=== Supplied records ===

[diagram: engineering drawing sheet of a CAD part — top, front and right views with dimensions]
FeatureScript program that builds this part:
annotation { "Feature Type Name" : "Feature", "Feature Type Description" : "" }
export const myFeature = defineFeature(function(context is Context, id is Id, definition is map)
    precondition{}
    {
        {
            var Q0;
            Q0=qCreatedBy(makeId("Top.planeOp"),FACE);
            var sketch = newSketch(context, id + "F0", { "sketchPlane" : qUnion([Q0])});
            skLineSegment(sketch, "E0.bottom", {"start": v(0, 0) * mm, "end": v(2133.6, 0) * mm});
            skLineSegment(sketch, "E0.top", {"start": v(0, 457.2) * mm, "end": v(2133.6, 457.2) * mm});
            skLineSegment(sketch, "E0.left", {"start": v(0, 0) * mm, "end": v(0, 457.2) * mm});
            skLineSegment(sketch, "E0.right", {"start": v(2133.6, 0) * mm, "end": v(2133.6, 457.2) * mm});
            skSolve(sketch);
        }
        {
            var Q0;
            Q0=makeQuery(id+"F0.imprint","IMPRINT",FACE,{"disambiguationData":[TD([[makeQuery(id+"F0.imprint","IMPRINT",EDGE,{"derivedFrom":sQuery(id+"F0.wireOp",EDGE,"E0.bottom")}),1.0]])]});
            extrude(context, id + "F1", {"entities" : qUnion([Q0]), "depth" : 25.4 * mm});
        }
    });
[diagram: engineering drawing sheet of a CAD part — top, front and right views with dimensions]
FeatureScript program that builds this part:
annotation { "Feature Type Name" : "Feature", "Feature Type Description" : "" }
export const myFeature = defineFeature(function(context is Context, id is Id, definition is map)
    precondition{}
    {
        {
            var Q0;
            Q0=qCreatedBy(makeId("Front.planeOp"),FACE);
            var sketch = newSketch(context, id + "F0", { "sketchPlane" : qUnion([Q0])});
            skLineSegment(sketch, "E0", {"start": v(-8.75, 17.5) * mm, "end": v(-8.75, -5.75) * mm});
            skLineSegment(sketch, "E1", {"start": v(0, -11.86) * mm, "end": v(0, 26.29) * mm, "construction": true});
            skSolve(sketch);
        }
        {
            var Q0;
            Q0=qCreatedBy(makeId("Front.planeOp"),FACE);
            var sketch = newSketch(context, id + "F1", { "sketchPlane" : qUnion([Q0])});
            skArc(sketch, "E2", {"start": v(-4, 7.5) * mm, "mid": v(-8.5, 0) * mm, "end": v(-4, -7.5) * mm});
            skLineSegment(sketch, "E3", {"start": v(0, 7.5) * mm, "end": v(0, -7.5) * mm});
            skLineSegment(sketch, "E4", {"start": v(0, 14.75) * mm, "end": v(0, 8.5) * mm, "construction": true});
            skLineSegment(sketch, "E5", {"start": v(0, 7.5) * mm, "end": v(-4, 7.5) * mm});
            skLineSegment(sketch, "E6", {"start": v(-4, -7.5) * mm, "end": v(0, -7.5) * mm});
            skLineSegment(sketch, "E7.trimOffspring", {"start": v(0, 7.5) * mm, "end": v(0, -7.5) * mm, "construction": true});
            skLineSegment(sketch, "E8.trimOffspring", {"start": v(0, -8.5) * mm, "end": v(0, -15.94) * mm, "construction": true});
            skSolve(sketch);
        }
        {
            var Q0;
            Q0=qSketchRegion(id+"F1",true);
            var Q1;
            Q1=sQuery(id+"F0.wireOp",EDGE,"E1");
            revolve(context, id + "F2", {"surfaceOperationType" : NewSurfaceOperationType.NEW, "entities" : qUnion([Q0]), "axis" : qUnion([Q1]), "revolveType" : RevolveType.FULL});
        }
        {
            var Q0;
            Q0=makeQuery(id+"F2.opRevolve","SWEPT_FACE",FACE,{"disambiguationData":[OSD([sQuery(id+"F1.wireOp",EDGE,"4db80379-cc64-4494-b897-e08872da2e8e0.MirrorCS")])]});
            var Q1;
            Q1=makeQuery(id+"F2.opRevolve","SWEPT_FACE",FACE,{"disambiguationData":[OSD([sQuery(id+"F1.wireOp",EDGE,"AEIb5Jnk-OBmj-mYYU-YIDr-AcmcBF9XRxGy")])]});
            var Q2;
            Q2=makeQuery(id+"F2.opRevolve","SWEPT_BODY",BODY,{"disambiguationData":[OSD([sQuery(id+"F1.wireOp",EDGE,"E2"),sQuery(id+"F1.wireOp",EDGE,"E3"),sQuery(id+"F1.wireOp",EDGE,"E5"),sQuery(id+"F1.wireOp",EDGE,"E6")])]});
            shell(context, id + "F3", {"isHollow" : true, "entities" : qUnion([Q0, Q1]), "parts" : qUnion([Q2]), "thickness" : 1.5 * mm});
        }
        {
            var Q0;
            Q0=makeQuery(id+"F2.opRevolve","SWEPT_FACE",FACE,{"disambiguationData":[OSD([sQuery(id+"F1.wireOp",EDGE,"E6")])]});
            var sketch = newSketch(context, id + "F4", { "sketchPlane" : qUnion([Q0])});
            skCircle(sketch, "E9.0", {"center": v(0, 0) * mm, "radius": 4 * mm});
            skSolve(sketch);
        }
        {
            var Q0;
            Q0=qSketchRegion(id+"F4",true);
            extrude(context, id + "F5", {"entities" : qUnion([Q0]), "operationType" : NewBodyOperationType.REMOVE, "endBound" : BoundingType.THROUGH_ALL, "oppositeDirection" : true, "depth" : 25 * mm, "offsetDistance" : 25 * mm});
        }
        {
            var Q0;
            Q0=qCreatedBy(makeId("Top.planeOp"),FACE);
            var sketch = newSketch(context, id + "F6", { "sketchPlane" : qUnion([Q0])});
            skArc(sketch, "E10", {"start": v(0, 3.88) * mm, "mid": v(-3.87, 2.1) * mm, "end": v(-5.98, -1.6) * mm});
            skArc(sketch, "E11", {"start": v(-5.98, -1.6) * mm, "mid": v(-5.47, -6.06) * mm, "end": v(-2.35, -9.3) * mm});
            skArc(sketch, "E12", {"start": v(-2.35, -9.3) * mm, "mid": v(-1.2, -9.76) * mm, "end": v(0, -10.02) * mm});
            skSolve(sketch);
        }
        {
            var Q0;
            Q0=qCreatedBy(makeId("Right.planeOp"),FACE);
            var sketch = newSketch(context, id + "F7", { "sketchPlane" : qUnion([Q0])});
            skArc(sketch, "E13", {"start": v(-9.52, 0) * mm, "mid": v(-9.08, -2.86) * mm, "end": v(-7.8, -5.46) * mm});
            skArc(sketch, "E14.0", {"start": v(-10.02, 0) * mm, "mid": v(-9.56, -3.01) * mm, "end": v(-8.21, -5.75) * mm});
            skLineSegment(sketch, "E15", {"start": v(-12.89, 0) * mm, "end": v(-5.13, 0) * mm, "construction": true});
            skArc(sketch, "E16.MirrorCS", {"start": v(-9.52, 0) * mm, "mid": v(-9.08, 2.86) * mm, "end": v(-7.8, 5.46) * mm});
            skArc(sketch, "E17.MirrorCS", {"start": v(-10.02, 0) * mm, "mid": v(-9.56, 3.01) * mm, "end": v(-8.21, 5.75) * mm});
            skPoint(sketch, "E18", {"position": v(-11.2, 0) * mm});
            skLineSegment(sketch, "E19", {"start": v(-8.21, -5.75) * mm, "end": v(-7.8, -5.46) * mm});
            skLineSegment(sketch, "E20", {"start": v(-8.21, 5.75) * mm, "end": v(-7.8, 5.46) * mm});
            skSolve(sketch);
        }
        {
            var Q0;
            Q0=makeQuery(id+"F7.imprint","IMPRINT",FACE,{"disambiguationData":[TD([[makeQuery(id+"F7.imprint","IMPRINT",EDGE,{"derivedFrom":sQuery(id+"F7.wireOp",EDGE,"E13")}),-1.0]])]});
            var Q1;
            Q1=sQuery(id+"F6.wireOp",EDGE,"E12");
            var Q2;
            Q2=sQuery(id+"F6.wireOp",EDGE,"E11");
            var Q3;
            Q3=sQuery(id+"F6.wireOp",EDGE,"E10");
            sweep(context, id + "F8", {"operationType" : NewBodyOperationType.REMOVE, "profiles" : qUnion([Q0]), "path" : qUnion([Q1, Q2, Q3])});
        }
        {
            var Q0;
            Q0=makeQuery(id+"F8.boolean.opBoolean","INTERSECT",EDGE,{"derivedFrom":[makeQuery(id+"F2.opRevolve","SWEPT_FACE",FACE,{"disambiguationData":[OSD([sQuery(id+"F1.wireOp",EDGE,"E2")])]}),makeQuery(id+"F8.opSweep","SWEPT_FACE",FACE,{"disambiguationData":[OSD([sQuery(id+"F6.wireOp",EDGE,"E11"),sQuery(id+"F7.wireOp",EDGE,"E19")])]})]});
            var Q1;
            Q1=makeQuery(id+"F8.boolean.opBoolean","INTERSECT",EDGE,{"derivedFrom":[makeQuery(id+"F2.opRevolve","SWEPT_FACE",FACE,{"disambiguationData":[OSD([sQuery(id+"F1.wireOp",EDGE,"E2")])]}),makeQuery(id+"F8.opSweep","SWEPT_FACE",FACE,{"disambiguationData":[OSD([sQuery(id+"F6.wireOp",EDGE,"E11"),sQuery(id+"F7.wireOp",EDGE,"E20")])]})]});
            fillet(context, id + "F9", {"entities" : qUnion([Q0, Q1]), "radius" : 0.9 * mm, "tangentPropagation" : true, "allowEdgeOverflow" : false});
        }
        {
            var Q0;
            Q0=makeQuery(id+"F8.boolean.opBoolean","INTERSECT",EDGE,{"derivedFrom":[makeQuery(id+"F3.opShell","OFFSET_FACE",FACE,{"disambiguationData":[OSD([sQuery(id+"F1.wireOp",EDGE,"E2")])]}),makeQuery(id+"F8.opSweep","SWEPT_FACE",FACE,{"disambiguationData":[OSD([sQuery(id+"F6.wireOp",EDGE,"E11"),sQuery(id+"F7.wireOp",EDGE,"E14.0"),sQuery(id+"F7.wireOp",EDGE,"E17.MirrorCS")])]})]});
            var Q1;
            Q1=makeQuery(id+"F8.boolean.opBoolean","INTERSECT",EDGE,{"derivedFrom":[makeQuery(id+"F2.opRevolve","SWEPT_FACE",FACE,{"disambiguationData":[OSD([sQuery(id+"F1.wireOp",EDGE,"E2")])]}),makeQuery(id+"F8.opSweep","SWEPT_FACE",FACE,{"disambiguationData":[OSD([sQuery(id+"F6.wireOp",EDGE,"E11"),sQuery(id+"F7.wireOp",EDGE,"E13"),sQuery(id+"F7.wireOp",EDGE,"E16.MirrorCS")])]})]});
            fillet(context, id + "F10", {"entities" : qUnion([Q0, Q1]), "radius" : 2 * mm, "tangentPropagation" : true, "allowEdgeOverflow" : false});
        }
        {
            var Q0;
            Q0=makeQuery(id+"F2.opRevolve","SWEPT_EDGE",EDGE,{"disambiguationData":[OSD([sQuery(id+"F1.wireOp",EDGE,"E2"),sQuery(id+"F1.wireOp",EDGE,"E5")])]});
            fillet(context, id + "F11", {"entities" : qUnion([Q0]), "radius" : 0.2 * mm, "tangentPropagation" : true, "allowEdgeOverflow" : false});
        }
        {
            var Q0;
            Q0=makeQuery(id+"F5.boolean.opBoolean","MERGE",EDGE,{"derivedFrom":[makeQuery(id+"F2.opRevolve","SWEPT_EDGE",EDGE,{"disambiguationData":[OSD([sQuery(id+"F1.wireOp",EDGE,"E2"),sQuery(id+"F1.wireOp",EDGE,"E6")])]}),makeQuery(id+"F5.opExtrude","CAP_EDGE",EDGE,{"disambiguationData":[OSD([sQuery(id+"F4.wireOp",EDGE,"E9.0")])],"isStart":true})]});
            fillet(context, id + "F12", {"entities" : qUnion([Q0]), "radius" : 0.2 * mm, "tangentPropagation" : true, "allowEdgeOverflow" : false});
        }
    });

===

Written exercise — Reproduce word for word everything from the start of the data down to and including the line that contains "v(-8.75, 17.5) *".

Complete output —
[diagram: engineering drawing sheet of a CAD part — top, front and right views with dimensions]
FeatureScript program that builds this part:
annotation { "Feature Type Name" : "Feature", "Feature Type Description" : "" }
export const myFeature = defineFeature(function(context is Context, id is Id, definition is map)
    precondition{}
    {
        {
            var Q0;
            Q0=qCreatedBy(makeId("Top.planeOp"),FACE);
            var sketch = newSketch(context, id + "F0", { "sketchPlane" : qUnion([Q0])});
            skLineSegment(sketch, "E0.bottom", {"start": v(0, 0) * mm, "end": v(2133.6, 0) * mm});
            skLineSegment(sketch, "E0.top", {"start": v(0, 457.2) * mm, "end": v(2133.6, 457.2) * mm});
            skLineSegment(sketch, "E0.left", {"start": v(0, 0) * mm, "end": v(0, 457.2) * mm});
            skLineSegment(sketch, "E0.right", {"start": v(2133.6, 0) * mm, "end": v(2133.6, 457.2) * mm});
            skSolve(sketch);
        }
        {
            var Q0;
            Q0=makeQuery(id+"F0.imprint","IMPRINT",FACE,{"disambiguationData":[TD([[makeQuery(id+"F0.imprint","IMPRINT",EDGE,{"derivedFrom":sQuery(id+"F0.wireOp",EDGE,"E0.bottom")}),1.0]])]});
            extrude(context, id + "F1", {"entities" : qUnion([Q0]), "depth" : 25.4 * mm});
        }
    });
[diagram: engineering drawing sheet of a CAD part — top, front and right views with dimensions]
FeatureScript program that builds this part:
annotation { "Feature Type Name" : "Feature", "Feature Type Description" : "" }
export const myFeature = defineFeature(function(context is Context, id is Id, definition is map)
    precondition{}
    {
        {
            var Q0;
            Q0=qCreatedBy(makeId("Front.planeOp"),FACE);
            var sketch = newSketch(context, id + "F0", { "sketchPlane" : qUnion([Q0])});
            skLineSegment(sketch, "E0", {"start": v(-8.75, 17.5) * mm, "end": v(-8.75, -5.75) * mm});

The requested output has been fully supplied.